Il primo processo è “agli albanesi” Kola e Sulejmani che comprano e violentano le ragazze, oltre a spartire i guadagni della prostituzione col resto del gruppo. Otto condanne su dodici tra i “padroni” di L. e A., due clienti e una donna additata come loro custode e carceriera. La sentenza è del 2011, ma dopo tre anni non c’è ancora nessun appello fissato.
Quello di stamattina, per tratta di esseri umani e sfruttamento della prostituzione minorile è il secondo processo per la vicenda di L. e A.. Stavolta rispondono i presunti “venditori” delle ragazze, che si difendono: “Sono state loro a voler venire in Italia, nessuno le ha costrette”, ha dichiarato Ilie alla scorsa udienza, ammettendo comunque che era vero che pensavano di dover lavorare in pizzeria.
Oggi in aula parlerà l’altro imputato Stelian.
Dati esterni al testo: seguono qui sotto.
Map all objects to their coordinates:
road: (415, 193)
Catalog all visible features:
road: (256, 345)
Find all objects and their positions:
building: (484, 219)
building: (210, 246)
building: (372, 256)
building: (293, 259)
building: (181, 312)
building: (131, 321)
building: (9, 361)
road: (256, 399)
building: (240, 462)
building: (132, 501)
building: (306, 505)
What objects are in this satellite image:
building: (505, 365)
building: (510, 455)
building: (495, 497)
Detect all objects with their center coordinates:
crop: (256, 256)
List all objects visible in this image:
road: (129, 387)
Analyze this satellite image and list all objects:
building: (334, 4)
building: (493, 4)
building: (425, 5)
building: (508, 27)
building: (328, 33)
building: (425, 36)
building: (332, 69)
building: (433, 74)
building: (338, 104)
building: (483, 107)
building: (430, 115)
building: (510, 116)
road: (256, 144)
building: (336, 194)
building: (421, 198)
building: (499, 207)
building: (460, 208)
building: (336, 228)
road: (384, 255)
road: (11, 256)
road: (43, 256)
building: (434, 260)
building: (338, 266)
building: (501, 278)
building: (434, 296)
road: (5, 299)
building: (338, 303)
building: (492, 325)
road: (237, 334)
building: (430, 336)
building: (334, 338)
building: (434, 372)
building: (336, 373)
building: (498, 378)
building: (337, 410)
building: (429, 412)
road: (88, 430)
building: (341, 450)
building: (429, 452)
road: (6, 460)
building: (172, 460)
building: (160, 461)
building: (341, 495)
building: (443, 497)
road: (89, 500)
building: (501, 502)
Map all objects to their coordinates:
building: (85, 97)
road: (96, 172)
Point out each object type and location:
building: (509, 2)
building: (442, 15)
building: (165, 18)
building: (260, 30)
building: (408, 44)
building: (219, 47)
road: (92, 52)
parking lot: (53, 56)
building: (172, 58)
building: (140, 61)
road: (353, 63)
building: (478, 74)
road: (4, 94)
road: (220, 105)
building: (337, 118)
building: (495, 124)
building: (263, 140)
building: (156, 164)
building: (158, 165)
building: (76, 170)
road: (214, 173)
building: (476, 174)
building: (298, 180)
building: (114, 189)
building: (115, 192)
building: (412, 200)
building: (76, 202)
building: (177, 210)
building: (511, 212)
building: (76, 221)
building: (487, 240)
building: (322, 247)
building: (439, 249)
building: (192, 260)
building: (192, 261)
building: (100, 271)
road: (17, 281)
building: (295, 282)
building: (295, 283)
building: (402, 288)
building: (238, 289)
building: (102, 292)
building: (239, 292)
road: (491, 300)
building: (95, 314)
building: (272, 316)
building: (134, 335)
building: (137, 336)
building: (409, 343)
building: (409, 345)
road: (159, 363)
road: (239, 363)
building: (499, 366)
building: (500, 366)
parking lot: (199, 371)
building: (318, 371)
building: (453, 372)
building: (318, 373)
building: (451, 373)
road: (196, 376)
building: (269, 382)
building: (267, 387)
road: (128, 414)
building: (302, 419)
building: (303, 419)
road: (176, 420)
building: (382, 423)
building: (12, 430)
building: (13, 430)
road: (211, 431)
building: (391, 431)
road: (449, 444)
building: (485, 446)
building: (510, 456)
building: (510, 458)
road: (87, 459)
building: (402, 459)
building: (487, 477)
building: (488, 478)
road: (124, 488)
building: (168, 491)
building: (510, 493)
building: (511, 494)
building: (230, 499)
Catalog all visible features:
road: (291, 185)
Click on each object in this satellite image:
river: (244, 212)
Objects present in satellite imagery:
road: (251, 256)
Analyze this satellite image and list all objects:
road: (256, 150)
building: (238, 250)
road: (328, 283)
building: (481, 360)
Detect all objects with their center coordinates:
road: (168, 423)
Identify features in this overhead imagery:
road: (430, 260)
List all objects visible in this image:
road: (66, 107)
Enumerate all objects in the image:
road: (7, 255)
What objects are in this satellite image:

Dopodiché, il processo si avvierà alle battute finali: requisitoria del pm e arringhe dei legali Fabrizio Ballarini e Giovanni Arona.
La sentenza potrebbe arrivare anche in giornata. A meno che il presidente della Corte d’Assise Maurizio Pacioni (a latere Eugenio Turco) non decida di rinviare per repliche e decisione.